For years, I choked when I heard such a question. I choked because I was at a loss for words. I was at a loss for words because such a simple question does not have a simple answer.
So the answer I came up with was, “It depends.”
I tried this answer for awhile and soon noticed that this answer was unsatisfactory not only to the person asking the question – but also to me…
Looking for a new answer, I came up with, “If you do not know what to do with your money, put it in a bank far away from you, with instructions not to let you touch it.” I would add, “If you do not know what to do with your money, and you announce publicly that you are an idiot with money, many people will call and tell you what to do with your money which is to give your money to them.” This new answer was not a satisfactory answer, yet it was better than “It depends.”

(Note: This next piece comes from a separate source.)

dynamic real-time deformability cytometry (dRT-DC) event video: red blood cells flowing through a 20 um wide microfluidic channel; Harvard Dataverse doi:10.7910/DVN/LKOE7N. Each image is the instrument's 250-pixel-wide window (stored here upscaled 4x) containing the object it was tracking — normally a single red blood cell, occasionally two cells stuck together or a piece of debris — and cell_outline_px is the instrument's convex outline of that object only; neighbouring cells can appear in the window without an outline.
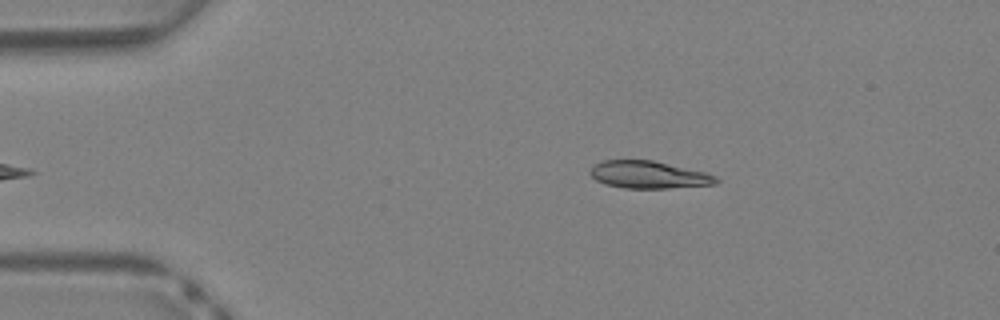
{"species": "Egyptian fruit bat (a non-hibernating species)", "species_latin": "Rousettus aegyptiacus", "temperature_condition": "warm", "stored_images_in_passage": 34, "camera_frame_rate_fps": 3000, "um_per_image_px": 0.085, "animal": {"sex": "female"}, "frame": {"image": 1, "passage_image": 2, "time_ms": 0.333, "image_size_px": [1000, 320], "cell_outline_px": [[720, 180], [716, 184], [668, 188], [624, 188], [604, 184], [596, 180], [588, 172], [592, 164], [604, 160], [652, 160], [704, 172], [716, 176]], "centroid_in_image_um": [55.09, 14.85], "position_along_channel_um": 29.9, "area_um2": 20.11}}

Today, I am happy to announce that I have a new answer to the same question and that answer is, “Read my latest book, Who Took My Money?” After years of frustration and unsatisfactory short answers, the answer to that simple question is now in a book and I am very proud of this book. I am proud of this book because it takes the time to answer the question, “What should I do with $10,000?”
The reason the answer to such a simple question is complex is because what a person should do with the money depends upon who the person is. For example, if the person has a limited financial IQ, then the person should definitely put it in a bank and keep the money secret and far away so no one; including that person, can touch it. If the person has a higher financial IQ, then he or she can invest, leverage, and speed up their money to achieve far higher returns than most people think possible.
In my new book, Who Took My Money, there are three different examples of investing $20,000. Using exactly the same parameters of 5% interest, and a 7-year period:
- Choice #1: a mutual fund $28,142 5.8%
- Choice #2: real estate $101,420 58.2%
- Choice #3: real estate $273,198 180.9%
The difference between real estate in choice #2 and choice #3 is that financial velocity is added to choice 3. If you would like further clarification on the causes of the differences, you can find this example on page 118 of the book.
The point of this article is that a higher financial IQ does definitely pay off and that variable is why I have had a difficult time answering such a simple question. If a person has a very low financial IQ then, obviously, they should put the $20,000 in the bank. At 1% interest, the $20,000 would have grown to approximately $22,000. While not great, it is better than losing the nest egg.
One of the purposes of The Rich Dad Company is to continually improve a person's financial IQ and this is an example of the pay off of a higher IQ. So keep learning and soon you will find your wealth increasing – not because you are working harder but because your money is moving faster.